Extremist politicians have been making waves — and winning a surprising amount of support — in local and statewide elections across the country.

While the U.S. radical right doesn't yet have its own Jean-Marie Le Pen, extremist politicians have been making waves — and winning a surprising amount of support — in local and statewide elections across the country.

In a related case, an Alabama congressman's supporters are accused of being behind an anti-Semitic attack pamphlet.

In 1992, Scott Sutterlin was featured on a "Geraldo" show taped at a Klan rally, proclaiming that black people should have been sent "back to Africa a long time ago."

A decade later, he entered a state Senate race in southern Illinois — and garnered a healthy 10% of the Republican primary vote.

Sutterlin didn't win votes by running away from his past; in fact, he added a new twist, advocating that U.S. forces be withdrawn from Afghanistan and re-deployed along the Mexican border to put a stop to immigration.

Denying that he is a racist, Sutterlin slightly softened his earlier view of African Americans to suggest that their return to Africa should be optional, and that "we should pay their way if that's what they want."

Resegregation was also a campaign platform for Joseph C. Keller, who earlier this year won 7% of the votes in a run for mayor of Ballwin, Mo.

Keller, who hosts a cable-access television show called White Power!, vowed to make Ballwin an "Aryan freedom zone with segregated schools."

In Mobile, Ala., a leader of the white supremacist Council for Conservative Citizens (CCC) spent the spring trying to convert his own small measure of local fame into votes for the state House of Representatives.

Twenty-nine-year-old Tim Meadows, a painting contractor who claims to be descended from two Confederate generals, was arrested last November after crossing a police line with a Confederate battle flag and joining a Veterans Day march uninvited.

Meadows, who faces a 24-year incumbent in the June Republican primary, calls himself "an average everyday workingman that's just fed up."

In another Alabama case, Harvard-educated attorney Artur Davis accused supporters of five-term Congressman Earl Hilliard of circulating an anti-Semitic flyer attacking Davis.

The men, both black, were in a three-way battle to win a June Democratic primary race.
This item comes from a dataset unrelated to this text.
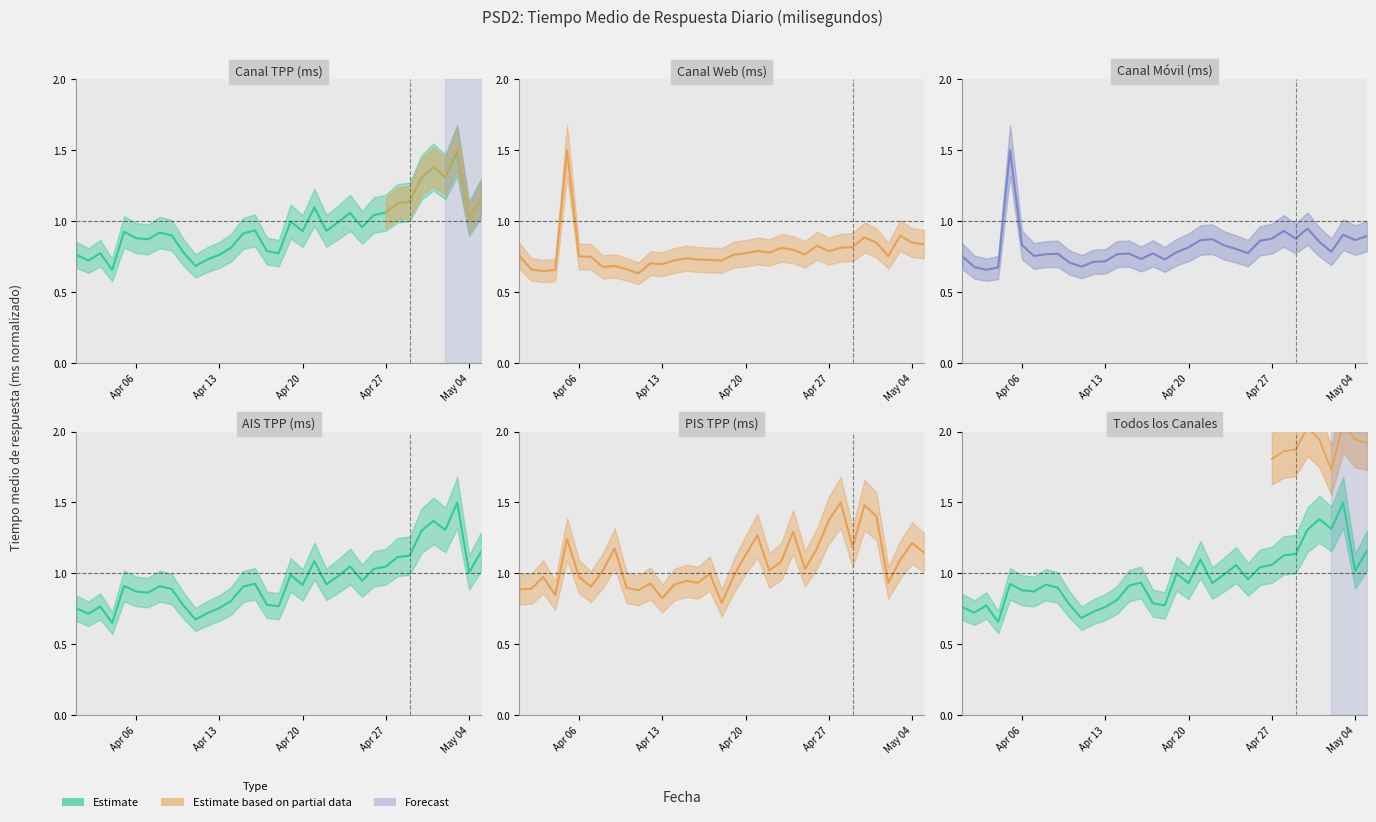

What position from the right is 2021-04-15?

21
The one-page flyer, entitled "Davis and the Jews, No Good for the Black Belt [an area of Alabama]," was being distributed by a Hilliard aide and may have been written by Hilliard consultants, a Davis spokesman said.
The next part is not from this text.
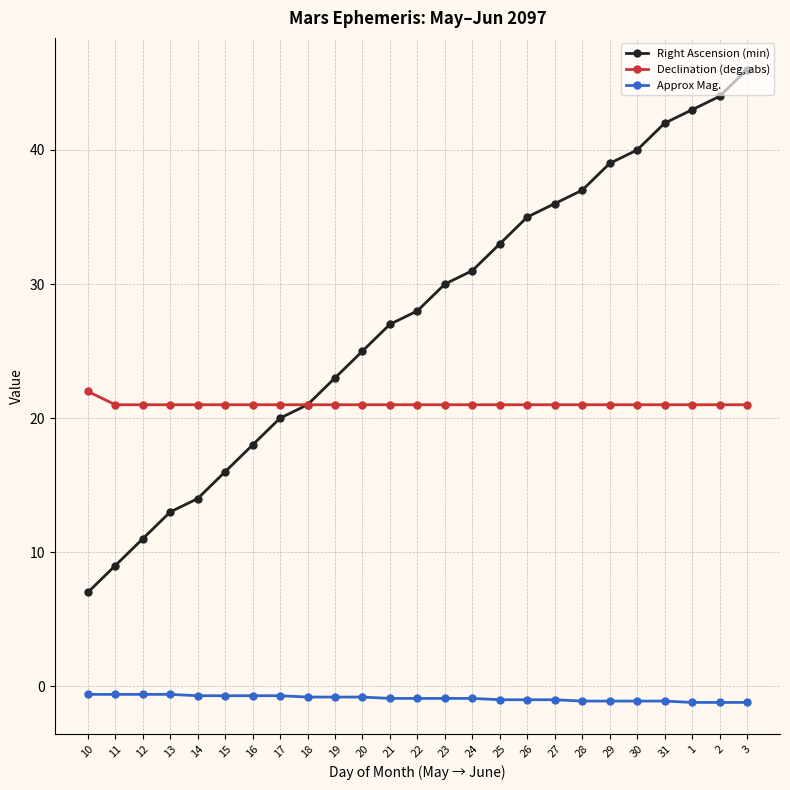

What is the total value across all series at 18?

41.2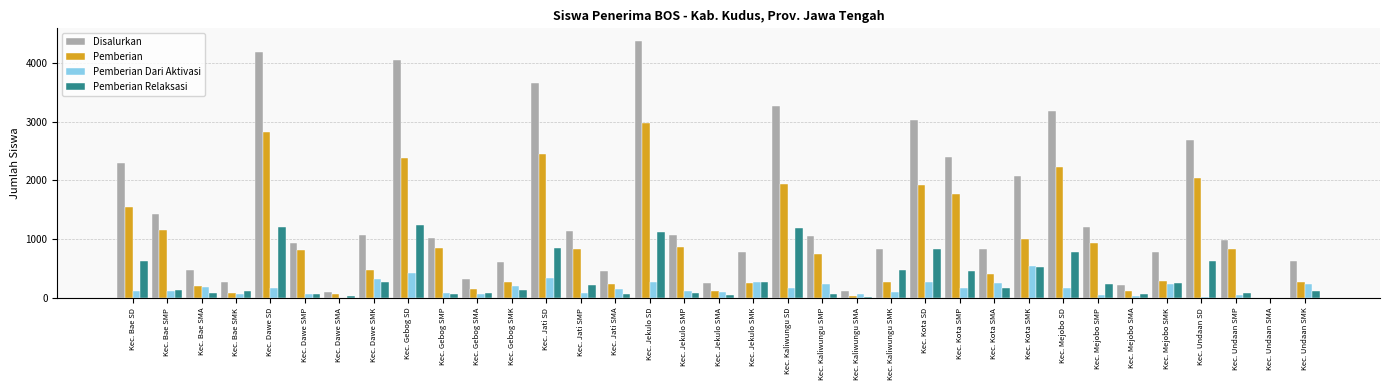

What is the maximum value for Disalurkan?

4373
The flyer attacked Davis for supporting Israel's "policy of complete domination" and for sending blacks to prison as a federal prosecutor. Hilliard denied having anything to do with the "deplorable" flyer and accused Davis of being behind it.
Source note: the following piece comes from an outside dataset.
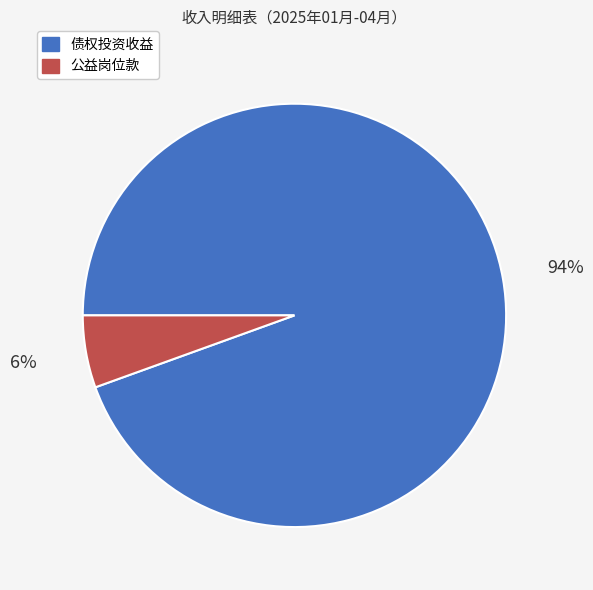

To the nearest percent, what is the average slice percentage?

50%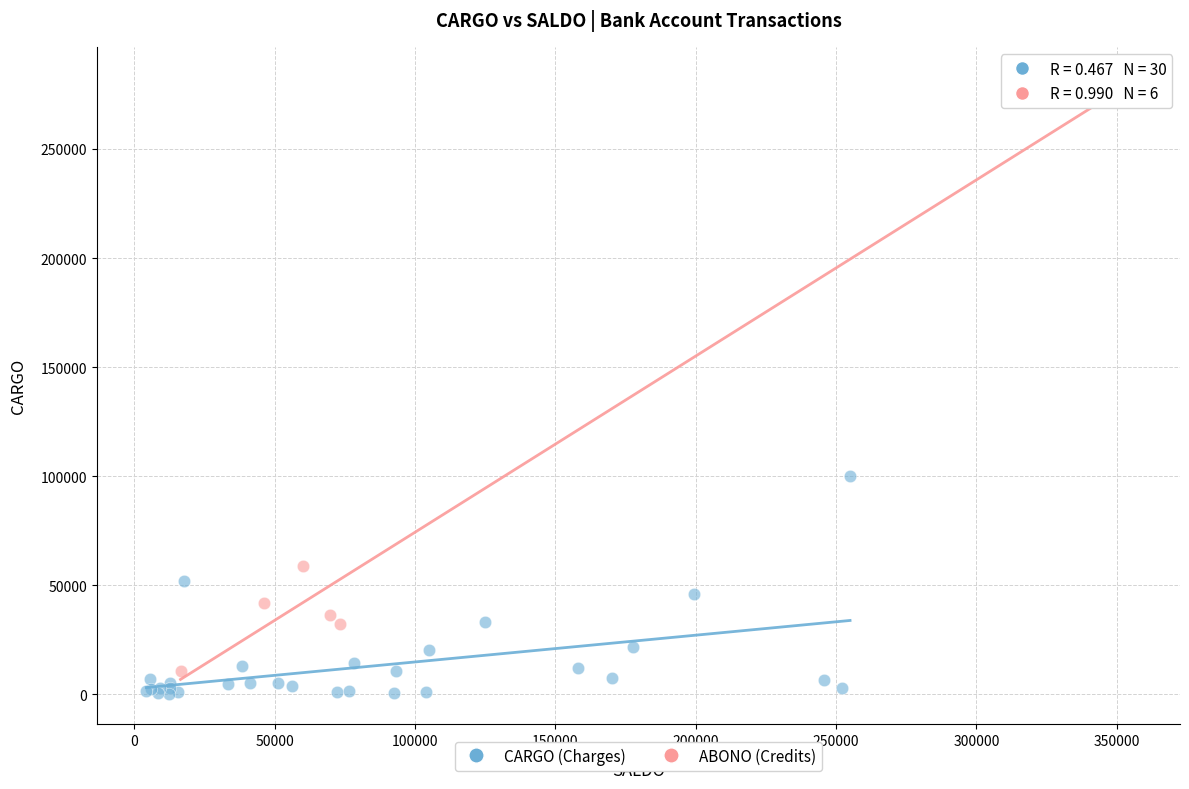

What are all the series names shown in the legend?

CARGO (Charges), ABONO (Credits)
In South Carolina, a leader of the racist Council of Conservative Citizens is running for governor.

Rebekah "Reb" Sutherland, who writes an inflammatory column about educational issues, joined a crowded field for the Republican gubernatorial primary in June.

Sutherland, who is on the CCC's ruling council, raised a few eyebrows when she called leaders of the NAACP "domestic terrorists" for their campaign to remove the Confederate battle flag from Statehouse grounds.

Then, after the Charleston Post and Courier criticized Sutherland's remarks, she wrote a letter announcing that she had been "called into this race" by higher powers.

"When you attack me, if God chooses to come to my defense, then I am not responsible for what happens to you, your family, or your newspaper," Sutherland fumed darkly. "God is moving to set His children free. It is my duty to warn you."